President of the National Rifle Association of India
- Incumbent
- Assumed office 21 September 2024
- Preceded by: Raninder Singh

Member of the Odisha Legislative Assembly
- Incumbent
- Assumed office 12 June 2024
- Preceded by: Narasingha Mishra
- Constituency: Bolangir
- In office 2004–2009
- Preceded by: Surendra Singh Bhoi
- Succeeded by: Constituency Abolished
- Constituency: Saintala

Member of Parliament, Lok Sabha
- In office 16 May 2009 – 23 May 2019
- Preceded by: Sangeeta Singh Deo
- Succeeded by: Sangeeta Singh Deo
- Constituency: Bolangir

Personal details
- Born: Kalikesh Narayan Singh Deo 26 May 1974 (age 52)
- Party: Biju Janata Dal
- Spouse: Meghna R. L. Rana
- Relations: Arkesh Singh Deo (Brother); Ananga Udaya Singh Deo (Father); Rajendra Narayan Singh Deo (Grandfather); Gaurav Shumsher JB Rana (Father In Law); Kanak Vardhan Singh Deo (Paternal cousin);
- Alma mater: The Doon School, Dehradun St. Stephen's College, Delhi (BA)
- Profession: Politician, sports administrator
- Committees: Standing Committee on Petroleum and Natural Gas, Consultative Committee (Ministry of Finance and Corporate Affairs)
- Website: http://www.kalikesh.com

= Kalikesh Narayan Singh Deo =

Indian politician

Kalikesh Narayan Singh Deo, also written as Kalikesh Singh Deo, is an Indian politician and sports administrator. He is Member of the Odisha Legislative Assembly.

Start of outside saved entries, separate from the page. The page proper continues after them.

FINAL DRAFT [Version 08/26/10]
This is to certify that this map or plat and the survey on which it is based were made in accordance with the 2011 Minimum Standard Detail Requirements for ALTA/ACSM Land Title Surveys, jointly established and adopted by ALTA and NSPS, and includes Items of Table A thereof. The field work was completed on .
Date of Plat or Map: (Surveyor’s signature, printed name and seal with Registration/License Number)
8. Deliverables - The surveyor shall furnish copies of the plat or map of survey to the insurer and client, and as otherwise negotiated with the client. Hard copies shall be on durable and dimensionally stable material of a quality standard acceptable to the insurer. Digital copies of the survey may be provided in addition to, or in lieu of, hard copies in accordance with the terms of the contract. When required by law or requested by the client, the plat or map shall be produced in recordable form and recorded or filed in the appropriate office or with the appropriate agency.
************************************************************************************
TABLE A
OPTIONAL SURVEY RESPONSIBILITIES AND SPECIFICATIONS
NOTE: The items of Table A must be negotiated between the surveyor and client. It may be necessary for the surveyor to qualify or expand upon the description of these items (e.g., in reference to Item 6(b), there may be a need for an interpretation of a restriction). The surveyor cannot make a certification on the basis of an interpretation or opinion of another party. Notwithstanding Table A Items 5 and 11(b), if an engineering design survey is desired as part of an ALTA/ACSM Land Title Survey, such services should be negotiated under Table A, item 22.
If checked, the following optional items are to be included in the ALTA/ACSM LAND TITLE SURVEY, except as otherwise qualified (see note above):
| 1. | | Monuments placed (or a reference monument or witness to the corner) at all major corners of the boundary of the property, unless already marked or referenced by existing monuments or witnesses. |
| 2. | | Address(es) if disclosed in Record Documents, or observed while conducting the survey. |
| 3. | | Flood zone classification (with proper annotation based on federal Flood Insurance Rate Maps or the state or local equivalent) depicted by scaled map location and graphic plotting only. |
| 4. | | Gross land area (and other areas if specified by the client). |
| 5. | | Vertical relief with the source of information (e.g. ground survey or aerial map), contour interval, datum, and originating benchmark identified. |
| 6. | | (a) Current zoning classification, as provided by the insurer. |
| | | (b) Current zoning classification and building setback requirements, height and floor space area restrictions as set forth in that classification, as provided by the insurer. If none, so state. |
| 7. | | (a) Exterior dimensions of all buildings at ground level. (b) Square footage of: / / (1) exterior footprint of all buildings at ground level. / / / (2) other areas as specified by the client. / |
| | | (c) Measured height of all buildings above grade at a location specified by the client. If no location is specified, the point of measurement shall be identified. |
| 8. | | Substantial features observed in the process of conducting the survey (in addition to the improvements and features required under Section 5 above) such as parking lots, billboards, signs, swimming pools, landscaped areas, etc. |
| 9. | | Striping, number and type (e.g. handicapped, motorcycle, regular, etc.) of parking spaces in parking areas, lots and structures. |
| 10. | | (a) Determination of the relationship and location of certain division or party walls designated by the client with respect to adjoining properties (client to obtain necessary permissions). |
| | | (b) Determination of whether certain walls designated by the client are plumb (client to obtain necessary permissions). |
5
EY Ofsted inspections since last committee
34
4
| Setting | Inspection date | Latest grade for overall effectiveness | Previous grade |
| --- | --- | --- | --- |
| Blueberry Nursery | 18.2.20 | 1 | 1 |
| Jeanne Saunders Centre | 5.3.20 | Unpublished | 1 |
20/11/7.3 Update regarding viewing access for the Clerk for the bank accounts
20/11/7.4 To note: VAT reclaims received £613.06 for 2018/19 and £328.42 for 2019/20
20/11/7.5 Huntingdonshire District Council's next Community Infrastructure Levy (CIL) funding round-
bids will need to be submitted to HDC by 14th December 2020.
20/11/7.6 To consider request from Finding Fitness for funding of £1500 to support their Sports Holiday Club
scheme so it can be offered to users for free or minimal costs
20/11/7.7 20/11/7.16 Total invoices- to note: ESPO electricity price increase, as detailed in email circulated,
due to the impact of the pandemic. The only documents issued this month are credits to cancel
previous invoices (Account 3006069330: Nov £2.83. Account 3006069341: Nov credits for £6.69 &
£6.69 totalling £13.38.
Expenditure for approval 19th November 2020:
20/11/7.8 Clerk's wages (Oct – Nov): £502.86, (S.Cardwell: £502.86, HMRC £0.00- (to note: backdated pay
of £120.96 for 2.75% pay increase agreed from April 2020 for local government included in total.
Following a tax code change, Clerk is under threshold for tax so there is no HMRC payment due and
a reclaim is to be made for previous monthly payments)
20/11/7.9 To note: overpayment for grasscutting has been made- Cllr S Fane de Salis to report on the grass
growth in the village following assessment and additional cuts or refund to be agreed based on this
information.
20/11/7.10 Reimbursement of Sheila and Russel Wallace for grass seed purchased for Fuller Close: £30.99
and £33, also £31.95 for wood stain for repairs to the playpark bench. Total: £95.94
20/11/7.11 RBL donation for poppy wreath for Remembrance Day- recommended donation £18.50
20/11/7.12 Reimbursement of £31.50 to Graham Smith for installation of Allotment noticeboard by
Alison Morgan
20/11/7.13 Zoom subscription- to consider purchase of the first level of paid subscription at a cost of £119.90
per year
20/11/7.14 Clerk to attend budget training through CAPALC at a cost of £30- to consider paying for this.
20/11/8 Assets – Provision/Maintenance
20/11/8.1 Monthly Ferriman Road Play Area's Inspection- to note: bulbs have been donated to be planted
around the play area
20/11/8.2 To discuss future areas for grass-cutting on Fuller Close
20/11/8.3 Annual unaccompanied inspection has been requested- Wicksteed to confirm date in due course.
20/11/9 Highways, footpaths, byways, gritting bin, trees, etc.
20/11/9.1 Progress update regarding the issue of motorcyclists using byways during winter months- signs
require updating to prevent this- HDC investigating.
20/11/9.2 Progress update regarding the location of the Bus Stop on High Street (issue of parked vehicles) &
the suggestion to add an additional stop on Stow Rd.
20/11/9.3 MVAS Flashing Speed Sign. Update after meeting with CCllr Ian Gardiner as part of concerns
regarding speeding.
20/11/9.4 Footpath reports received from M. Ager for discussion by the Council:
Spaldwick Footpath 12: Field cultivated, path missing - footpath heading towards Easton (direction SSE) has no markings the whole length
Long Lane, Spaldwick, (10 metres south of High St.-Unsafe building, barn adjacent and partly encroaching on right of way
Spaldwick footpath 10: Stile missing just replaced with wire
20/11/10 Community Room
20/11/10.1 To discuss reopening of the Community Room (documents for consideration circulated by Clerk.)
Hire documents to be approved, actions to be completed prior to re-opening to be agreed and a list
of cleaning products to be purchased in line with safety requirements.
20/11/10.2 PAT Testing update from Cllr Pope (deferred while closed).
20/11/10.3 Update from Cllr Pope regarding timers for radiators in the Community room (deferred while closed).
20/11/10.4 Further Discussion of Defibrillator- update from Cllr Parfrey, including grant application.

== Early life and background ==
Kalikesh Narayan Singh Deo is the son of Ananga Udaya Singh Deo and the grandson of Rajendra Narayan Singh Deo, both politicians, with his grandfather having served as Chief Minister of Odisha. His, grandmother, Kailash Kumari Devi, was the daughter of Maharaja Bhupinder Singh of Patiala. His brother, Arkesh, is also a politician.

He attended the Doon School, Dehradun and graduated in economics from St. Stephen's College, Delhi University. He represented India in shooting and basketball.

== Political career ==
Deo was a Member of Parliament (MP) in the Lok Sabha from Bolangir, and a member and a leader of the Biju Janata Dal political party. Prior to becoming an MP, Deo was the youngest member of the Odisha Legislative Assembly, to which he was elected to in 2004 as a representative of the Saintala constituency. In the 2024 Odisha Legislative Assembly election in June, Deo was elected from the Bolangir Assembly constituency.

== Sports administration ==
In September 2024, Deo was elected as the President of the National Rifle Association of India (NRAI). As President of the NRAI, Deo, in 2024, announced the formation of the Shooting League of India, a franchise based league for shooting, which is scheduled to be launched in 2025.

== Personal life ==
Deo is married to Meghna Rana, a member of the former Rana dynasty of Nepal and the daughter of Gaurav Shumsher JB Rana, who served as the Chief of the Army Staff of the Nepalese Army.